5:2-Heimsieg gegen Bayreuth: Die Haßfurter Hawks bleiben in der Erfolgsspur

Dank des 7. Erfolgs im 7. Heimspiel, für Trainer Petr Sikora "sehr verdient", bleibt nicht nur die blütenweiße Heimweste ohne Flecken. Die Haßfurter Hawks festigten mit dem 5:2 gegen den EHC Bayreuth am Freitagabend zugleich die Tabellenspitze. Dass sich die 621 Zuschauenden wie zuletzt beim Auftakt gegen Selb mit "nur" fünf eigenen Treffern begnügen mussten, spielte angesichts der Stärke der Wagnerstädter freilich keine Rolle.

"Das haben die Jungs gut gemacht. Es war in Ordnung, ein gutes Spiel", bilanzierte Sikora nach der Partie, in der wieder einmal Torjäger Jakub Sramek frühzeitig die Weichen Richtung Punkte 31 bis 33 stellte. Mit einem Doppelpack brachte der Tscheche seine Mannschaft in Führung (6./12.), ehe Sturmpartner Jan Trübenekr mit seinem Treffer zum 3:0 (15.) die komfortable Drittelpausenführung perfekt machte.
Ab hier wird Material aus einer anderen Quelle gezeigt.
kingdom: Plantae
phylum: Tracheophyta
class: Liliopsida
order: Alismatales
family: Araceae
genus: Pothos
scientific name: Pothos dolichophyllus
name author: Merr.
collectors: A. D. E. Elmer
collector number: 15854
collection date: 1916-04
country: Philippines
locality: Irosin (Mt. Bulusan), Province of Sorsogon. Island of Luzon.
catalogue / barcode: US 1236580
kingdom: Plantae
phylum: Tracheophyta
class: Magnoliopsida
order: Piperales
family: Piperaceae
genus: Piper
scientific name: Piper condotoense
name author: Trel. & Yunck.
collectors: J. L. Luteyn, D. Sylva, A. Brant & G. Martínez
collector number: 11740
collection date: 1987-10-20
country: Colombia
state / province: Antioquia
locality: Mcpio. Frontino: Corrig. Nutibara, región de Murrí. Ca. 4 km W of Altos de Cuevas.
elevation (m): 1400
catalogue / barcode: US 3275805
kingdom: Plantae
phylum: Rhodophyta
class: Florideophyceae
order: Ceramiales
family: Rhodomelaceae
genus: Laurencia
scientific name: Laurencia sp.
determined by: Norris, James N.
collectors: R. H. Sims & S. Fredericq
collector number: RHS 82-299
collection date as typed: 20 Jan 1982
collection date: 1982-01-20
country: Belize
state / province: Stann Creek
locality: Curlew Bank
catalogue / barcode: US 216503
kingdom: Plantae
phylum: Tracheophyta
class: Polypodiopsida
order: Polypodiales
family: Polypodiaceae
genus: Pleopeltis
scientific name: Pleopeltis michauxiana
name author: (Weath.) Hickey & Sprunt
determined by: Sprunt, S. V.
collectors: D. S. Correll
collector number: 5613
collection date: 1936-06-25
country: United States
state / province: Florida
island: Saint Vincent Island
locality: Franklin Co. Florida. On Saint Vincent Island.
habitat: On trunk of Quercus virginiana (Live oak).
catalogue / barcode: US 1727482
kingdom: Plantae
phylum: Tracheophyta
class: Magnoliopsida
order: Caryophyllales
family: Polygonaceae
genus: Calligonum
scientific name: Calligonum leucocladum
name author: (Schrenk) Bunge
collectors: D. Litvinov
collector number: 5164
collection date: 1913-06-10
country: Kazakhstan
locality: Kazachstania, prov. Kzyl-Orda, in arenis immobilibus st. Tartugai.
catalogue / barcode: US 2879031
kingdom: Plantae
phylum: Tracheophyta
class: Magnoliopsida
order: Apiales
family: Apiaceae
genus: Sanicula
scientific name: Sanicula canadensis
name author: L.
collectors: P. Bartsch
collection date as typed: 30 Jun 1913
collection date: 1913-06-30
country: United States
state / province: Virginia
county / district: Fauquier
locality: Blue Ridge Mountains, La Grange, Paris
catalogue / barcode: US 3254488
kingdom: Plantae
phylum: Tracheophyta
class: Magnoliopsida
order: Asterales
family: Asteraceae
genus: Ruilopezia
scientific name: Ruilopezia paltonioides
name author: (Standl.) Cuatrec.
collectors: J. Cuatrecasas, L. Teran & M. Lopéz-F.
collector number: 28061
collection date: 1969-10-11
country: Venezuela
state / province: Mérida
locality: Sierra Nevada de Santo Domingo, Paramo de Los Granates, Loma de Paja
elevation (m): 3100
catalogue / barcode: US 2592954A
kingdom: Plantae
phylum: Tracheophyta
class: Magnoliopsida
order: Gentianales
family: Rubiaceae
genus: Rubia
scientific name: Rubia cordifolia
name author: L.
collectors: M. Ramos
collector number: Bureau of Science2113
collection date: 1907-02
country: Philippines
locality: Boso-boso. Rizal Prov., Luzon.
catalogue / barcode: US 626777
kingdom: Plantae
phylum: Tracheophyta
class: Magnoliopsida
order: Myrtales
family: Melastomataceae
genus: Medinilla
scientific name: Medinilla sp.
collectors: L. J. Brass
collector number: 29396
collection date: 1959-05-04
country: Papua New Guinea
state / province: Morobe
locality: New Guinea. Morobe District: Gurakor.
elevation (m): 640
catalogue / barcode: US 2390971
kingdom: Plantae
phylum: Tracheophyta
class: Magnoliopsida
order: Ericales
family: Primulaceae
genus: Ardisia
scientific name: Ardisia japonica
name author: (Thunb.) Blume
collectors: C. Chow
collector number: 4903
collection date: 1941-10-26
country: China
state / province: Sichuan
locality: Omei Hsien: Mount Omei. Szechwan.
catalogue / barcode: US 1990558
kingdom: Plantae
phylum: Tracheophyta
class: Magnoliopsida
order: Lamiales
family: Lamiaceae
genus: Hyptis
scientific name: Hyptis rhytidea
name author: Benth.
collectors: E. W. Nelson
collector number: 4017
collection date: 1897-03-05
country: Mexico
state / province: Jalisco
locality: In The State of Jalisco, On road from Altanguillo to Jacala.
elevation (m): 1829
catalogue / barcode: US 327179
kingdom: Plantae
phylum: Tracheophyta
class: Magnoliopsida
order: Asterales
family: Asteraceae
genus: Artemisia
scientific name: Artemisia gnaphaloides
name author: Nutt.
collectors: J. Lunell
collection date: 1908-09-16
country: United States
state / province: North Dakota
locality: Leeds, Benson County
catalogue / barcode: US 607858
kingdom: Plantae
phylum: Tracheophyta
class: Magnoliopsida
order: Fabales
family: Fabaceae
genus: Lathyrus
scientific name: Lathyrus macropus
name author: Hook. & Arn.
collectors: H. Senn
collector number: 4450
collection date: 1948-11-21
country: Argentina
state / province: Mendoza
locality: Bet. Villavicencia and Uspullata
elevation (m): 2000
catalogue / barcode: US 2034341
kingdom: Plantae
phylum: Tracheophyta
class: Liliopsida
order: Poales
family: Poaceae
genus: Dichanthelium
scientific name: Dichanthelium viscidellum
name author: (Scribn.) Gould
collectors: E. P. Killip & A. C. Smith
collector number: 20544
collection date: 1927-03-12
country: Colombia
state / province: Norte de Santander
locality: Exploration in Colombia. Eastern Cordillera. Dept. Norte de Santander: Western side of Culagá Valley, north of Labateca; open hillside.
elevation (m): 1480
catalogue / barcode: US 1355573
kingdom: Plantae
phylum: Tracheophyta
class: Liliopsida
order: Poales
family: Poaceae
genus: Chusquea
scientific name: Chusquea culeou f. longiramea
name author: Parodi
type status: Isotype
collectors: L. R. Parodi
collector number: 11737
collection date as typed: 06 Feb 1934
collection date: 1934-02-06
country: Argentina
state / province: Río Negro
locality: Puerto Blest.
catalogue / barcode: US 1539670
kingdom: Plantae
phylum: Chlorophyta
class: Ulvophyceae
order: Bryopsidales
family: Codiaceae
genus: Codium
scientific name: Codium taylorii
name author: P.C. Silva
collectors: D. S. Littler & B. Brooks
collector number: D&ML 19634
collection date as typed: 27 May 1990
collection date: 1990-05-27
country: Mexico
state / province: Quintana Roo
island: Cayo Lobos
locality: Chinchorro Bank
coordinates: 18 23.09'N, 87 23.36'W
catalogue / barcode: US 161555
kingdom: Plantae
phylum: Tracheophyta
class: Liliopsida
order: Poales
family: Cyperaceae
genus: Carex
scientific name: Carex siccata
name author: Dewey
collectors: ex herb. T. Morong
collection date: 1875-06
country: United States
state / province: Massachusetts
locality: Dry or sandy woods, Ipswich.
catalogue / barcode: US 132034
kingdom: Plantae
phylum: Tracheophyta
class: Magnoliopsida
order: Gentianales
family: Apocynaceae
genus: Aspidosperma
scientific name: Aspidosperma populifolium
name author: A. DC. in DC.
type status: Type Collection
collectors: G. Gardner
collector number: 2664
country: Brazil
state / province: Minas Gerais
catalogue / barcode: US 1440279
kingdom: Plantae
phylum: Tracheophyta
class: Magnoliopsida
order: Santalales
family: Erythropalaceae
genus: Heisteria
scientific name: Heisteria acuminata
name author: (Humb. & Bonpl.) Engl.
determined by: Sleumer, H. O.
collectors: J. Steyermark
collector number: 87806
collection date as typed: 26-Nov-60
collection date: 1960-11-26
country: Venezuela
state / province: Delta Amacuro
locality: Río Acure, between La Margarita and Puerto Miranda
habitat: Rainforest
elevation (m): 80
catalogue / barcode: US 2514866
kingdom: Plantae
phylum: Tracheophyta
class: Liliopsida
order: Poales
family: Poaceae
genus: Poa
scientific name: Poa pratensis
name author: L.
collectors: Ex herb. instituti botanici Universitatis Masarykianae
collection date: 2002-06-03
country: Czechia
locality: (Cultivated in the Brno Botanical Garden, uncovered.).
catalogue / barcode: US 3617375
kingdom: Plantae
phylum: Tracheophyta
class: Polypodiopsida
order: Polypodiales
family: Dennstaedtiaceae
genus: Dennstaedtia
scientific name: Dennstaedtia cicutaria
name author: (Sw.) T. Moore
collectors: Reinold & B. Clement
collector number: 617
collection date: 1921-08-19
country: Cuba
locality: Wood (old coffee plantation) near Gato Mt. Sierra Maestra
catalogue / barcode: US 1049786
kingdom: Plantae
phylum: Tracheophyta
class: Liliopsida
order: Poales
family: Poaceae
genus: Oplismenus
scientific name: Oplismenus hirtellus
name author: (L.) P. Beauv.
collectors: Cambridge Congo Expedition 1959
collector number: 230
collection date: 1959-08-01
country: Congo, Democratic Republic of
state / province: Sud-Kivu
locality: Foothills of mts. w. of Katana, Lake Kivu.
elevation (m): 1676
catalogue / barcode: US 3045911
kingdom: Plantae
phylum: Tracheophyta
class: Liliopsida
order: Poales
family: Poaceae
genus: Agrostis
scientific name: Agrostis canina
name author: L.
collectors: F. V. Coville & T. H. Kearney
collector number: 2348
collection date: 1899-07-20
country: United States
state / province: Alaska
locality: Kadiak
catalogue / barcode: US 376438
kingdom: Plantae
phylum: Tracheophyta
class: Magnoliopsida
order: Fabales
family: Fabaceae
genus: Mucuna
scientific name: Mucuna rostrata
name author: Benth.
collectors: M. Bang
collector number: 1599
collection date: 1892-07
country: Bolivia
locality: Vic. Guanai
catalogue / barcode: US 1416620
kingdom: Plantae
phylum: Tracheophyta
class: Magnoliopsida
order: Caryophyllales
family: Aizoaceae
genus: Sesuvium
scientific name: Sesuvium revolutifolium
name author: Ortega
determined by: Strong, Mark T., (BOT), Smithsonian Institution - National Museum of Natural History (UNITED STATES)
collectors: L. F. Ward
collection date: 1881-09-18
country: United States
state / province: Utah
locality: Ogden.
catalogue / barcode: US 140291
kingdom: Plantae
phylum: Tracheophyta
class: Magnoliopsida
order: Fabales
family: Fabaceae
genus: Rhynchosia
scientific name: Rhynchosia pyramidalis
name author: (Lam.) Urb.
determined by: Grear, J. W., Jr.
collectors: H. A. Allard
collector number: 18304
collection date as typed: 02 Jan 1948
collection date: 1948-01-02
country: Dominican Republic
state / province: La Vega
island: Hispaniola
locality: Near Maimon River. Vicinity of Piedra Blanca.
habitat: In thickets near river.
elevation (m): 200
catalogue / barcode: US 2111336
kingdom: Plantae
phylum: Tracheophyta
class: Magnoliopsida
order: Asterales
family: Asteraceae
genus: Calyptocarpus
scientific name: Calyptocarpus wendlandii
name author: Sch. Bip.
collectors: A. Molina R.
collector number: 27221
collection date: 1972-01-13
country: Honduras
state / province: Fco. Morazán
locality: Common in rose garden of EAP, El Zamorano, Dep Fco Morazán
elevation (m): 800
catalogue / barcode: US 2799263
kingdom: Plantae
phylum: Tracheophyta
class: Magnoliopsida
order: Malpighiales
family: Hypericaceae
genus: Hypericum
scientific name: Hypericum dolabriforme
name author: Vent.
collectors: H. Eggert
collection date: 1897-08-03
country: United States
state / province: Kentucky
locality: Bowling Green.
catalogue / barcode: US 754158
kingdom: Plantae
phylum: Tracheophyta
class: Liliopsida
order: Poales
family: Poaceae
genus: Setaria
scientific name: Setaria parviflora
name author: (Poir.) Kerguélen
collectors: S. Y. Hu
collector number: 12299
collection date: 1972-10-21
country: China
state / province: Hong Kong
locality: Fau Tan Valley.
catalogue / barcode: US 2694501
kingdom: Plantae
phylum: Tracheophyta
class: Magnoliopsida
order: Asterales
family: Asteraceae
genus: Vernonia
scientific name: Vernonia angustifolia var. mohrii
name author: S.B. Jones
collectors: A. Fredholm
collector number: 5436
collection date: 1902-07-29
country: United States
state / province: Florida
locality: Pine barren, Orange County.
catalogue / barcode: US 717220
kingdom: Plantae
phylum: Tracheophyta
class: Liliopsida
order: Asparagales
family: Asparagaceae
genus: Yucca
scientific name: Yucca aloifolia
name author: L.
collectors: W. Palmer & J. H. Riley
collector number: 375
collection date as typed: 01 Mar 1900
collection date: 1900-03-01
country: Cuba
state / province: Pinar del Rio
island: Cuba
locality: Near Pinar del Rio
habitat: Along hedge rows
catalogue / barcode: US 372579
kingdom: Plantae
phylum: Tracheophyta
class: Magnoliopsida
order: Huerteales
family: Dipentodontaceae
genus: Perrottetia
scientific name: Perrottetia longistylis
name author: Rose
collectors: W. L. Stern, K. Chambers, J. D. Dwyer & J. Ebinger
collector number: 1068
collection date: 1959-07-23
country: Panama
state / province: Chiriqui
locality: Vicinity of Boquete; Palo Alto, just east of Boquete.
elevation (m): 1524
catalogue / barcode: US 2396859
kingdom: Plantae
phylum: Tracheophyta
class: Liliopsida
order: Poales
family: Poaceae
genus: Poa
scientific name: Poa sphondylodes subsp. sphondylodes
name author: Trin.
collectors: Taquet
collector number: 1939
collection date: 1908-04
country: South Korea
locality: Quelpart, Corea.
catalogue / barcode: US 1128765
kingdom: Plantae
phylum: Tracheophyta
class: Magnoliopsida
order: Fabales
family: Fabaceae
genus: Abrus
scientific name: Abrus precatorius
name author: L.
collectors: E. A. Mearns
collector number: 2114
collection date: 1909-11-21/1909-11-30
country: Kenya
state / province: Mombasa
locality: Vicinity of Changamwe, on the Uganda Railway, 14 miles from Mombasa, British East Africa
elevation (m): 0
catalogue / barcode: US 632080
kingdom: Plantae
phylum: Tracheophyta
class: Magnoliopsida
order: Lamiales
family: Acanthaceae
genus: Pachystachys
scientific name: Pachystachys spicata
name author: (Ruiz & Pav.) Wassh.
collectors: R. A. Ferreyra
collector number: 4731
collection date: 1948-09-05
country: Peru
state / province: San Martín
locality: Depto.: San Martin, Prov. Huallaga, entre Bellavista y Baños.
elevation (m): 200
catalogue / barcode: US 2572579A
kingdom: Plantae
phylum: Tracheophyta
"Heute war es zwar nicht so anstrengend wie letztes Jahr", erinnerte sich Landsmann Dominik Tobola an die Begegnung mit Bayreuth vor einem Jahr (6:4). Das "aber" fügte der Torschütze zum zwischenzeitlichen 4:0 (24.) jedoch gleich hinzu: "Trotzdem war es schwierig." Ein Grund war für ihn die Unterstützung der lautstarken Bayreuther Anhänger, fast schon traditionell von ihren eigenen Ordnern begleitet. Die peitschten das Team von Florian Müller trotz des Rückstandes immer wieder nach vorne – teils nach dem Motto "Eins, zwei, drei – Oberkörper frei".

Allerdings war der zählbare Erfolg nur mäßig. Auch weil die Hawks gerade in der Abwehr nur wenig zuließen. Und wenn es dann der DEL2-erfahrene Haudegen Andreas Geigenmüller und Co. bis vor das ESC-Gehäuse geschafft hatten, stand ihnen mit Nicolas Hetzel erneut ein bestens aufgelegter Schlussmann im Weg. Am Ende gab es sowohl für die Gelb-Schwarzen als auch deren Fans nur zwei Mal Grund zum Jubeln – jeweils in Überzahl: der ehemalige Schweinfurter Stephan Trolda markierte den 4:1-Anschluss, ehe Tom Schwarz für den 5:2-Endstand verantwortlich war (58.). Zuvor erzielte der zum "Spieler des Abends" gewählte Jakub Sramek nach tollem Zusammenspiel mit Jan Trübenekr den wohl schönsten Treffer der Partie zum 5:1 (53.).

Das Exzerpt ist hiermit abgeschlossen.